(Your instructions)
Please update the rows from the line with "Back to Discover" up to and including the line with "Full Book Guide", replacing "Full Book Guide" with "Complete Book Guide" and leaving everything else unchanged. Give only those lines.

(Extracted data)

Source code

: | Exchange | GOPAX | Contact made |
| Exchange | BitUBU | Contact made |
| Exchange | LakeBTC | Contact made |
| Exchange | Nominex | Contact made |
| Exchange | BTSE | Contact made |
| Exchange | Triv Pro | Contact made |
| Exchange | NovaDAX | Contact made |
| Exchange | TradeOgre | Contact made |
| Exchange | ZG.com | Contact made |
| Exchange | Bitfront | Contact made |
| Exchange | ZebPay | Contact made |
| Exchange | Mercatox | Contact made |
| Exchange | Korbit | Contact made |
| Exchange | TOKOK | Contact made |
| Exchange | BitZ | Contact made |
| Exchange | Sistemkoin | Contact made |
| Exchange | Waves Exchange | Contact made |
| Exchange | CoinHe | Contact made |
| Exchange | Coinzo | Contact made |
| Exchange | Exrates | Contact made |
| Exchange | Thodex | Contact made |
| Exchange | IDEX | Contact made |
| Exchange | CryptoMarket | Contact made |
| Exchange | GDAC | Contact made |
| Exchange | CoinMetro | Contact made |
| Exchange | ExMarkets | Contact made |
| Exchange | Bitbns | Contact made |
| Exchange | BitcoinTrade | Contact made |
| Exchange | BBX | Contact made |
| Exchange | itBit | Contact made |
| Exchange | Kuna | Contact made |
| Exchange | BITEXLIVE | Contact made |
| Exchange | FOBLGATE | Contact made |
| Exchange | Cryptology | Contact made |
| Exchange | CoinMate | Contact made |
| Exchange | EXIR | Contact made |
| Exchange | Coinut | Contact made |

* * *

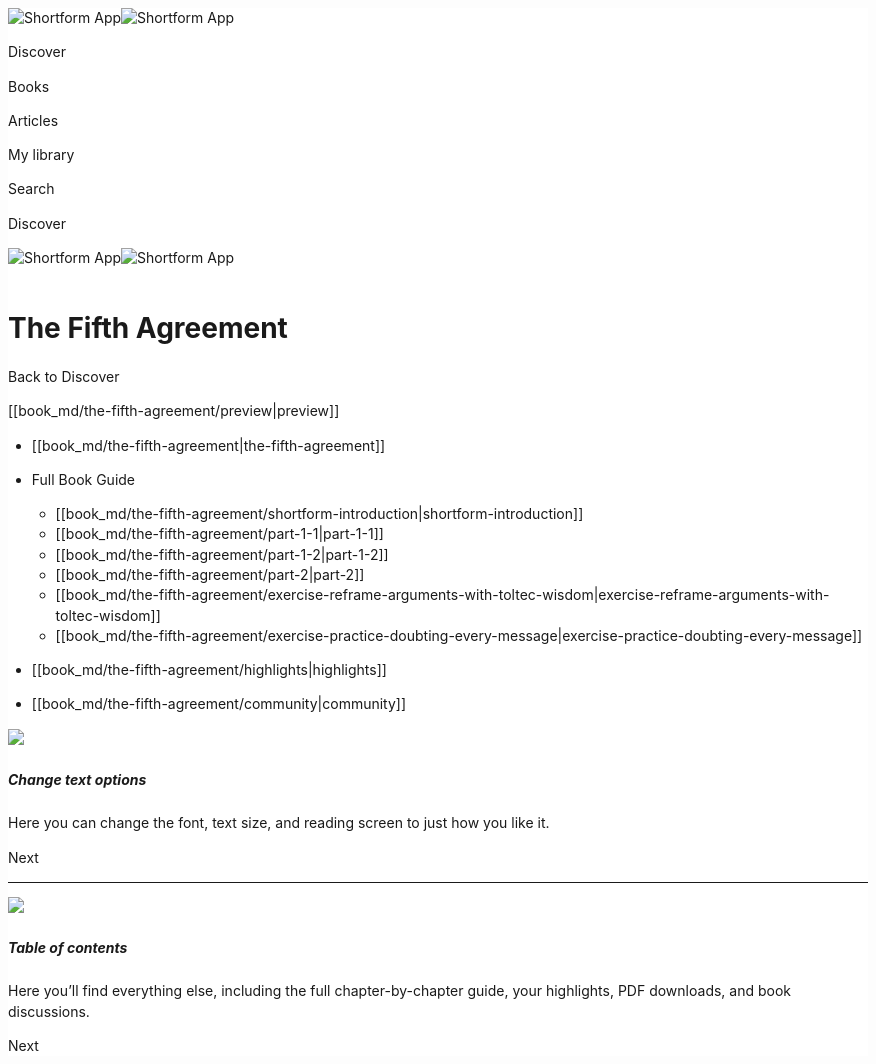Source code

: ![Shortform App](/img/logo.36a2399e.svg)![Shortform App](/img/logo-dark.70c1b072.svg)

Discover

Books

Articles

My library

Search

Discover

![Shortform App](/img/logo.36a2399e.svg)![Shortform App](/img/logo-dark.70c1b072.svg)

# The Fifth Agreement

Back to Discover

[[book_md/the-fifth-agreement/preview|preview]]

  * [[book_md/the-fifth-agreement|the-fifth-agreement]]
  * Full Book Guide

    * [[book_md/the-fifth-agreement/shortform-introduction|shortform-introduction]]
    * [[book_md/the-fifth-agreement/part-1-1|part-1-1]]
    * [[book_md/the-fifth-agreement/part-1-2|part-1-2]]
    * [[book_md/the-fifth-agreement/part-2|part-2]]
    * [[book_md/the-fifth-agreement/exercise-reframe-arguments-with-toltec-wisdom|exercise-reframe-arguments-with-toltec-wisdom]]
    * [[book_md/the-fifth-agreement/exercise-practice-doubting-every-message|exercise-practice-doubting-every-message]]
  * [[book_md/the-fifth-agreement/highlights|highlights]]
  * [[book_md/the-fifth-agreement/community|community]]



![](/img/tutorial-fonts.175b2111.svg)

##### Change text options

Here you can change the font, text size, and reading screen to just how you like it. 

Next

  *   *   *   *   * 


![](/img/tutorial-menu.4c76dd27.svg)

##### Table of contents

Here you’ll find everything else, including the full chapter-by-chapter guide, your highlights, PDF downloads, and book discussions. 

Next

(Reply to the exercise)
Back to Discover

[[book_md/the-fifth-agreement/preview|preview]]

  * [[book_md/the-fifth-agreement|the-fifth-agreement]]
  * Complete Book Guide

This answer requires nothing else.